A new report from the Environmental Working Group found that popular cereals and snack bars tested contained levels of glyphosate, the main ingredient in the weed killer Roundup.
The report states that the levels found in the products tested, including Cheerios and Nature Valley products, were “higher than what EWG scientists consider protective for children’s health.”
Glyphosate is a key ingredient in the weedkiller Roundup, a commonly used commercial pesticide, commonly used on corn, soybean and oat crops. Since August, three courts have ruled against Bayer-Monsanto, the producer of the pesticide, that the product lead to cancer in the instances of three plaintiffs. Last May, a California court awarded a couple $2 billion in damages after determining their cancer was caused by the weedkiller Roundup.
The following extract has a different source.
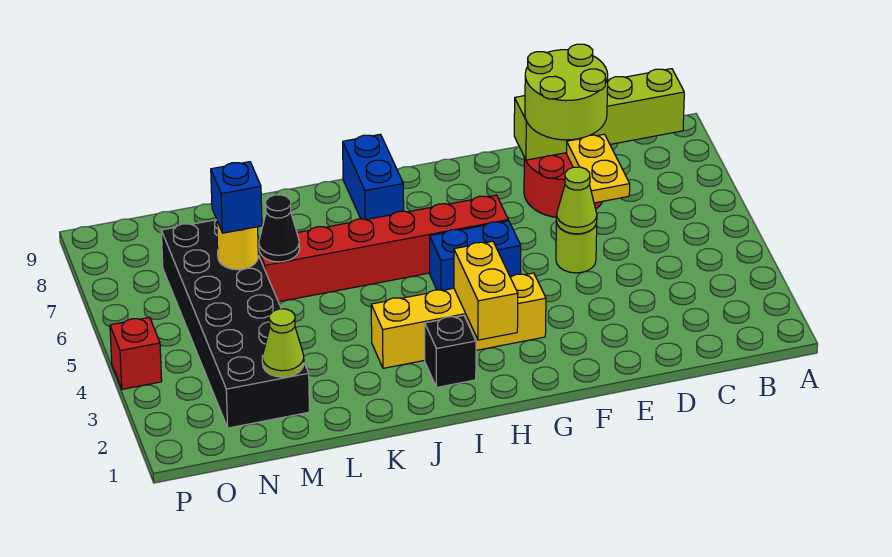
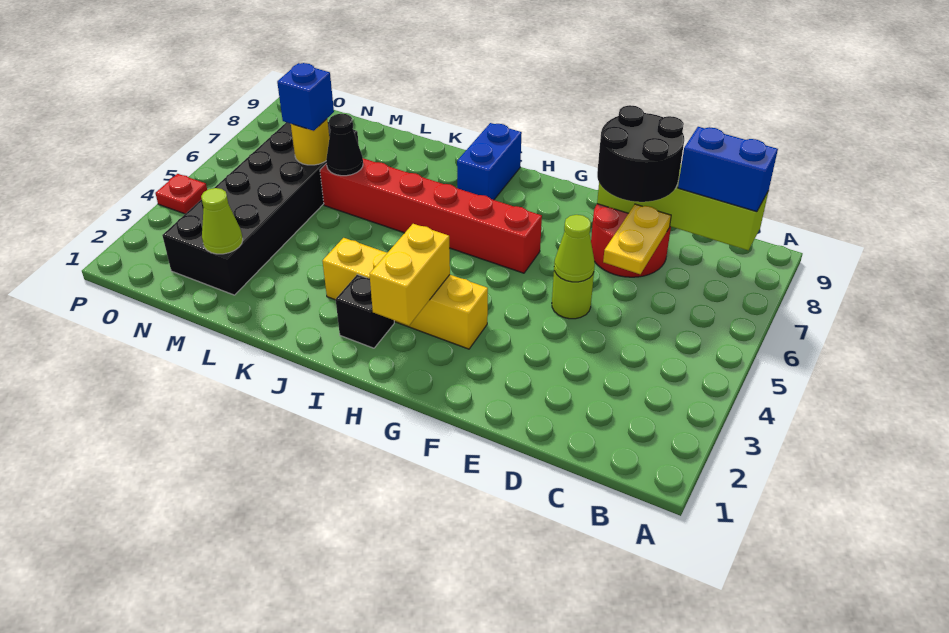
lime round brick D7:E8 level 3 -> black round brick D7:E8 level 3
blue brick G5:H5 level 1 -> blue brick B8:C8 level 3
red brick P4 level 1 -> red plate P4 level 1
More than 13,000 similar lawsuits have been filed against Monsanto or its parent company Bayer. Earlier this month, The Environmental Protection Agency (EPA) came up with new rules to “help farmers target pesticide sprays on the intended pest, protect pollinators, and reduce the problem of weeds becoming resistant to glyphosate.” But the agency has denied the link between the pesticide and cancer and the chemical is still approved federally for commercial use.
“EPA has found no risks to public health from the current registered uses of glyphosate,” Administrator Andrew Wheeler said in an earlier statement.
However, in 2015, the International Agency for Research on Cancer classified glyphosate as “probably carcinogenic to humans.” As for California’s Office of Environmental Health Hazard Assessment, it classified glyphosate as a known carcinogen in 2017.
According to The Hill, The Environmental Working Group's study found the chemical on all of the 21 oat-based products it tested with Honey Nut Cheerios Medley Crunch exhibiting the highest level of glyphosate at 833 ppb, or parts per billion. EPA guidance establishes a maximum legal residue level of glyphosate in oats at 30,000 parts per billion (ppb). An EPA spokesperson denied that the levels found in the cereal was alarming.
"The EWG samples listed in the linked article are all well below the EPA tolerance. Residues of glyphosate on any food or feed item are safe for consumers if they are below the established tolerances. The presence of a detectible pesticide residue does not mean the residue is at an unsafe level," the spokesperson said in a statement to The Hill.
Some farmers use glyphosate on oat crop to dry it out, making it easier to harvest, explains Jamie Alan, PhD, an assistant professor of pharmacology and toxicology at Michigan State University. “This is why oat cereals tend to have higher levels than wheat cereals might,” she says.
According to Prevention, Alan says that it’s “reasonable” to look for organic alternatives to popular oat cereals and products, which are much less likely to contain glyphosate. However, with a bowl of Cheerios here and there, you’re probably okay. “It’s not very likely that this will have long-lasting deleterious effects,” Alan says. “The glyphosate is there, but it is in relatively small amounts.”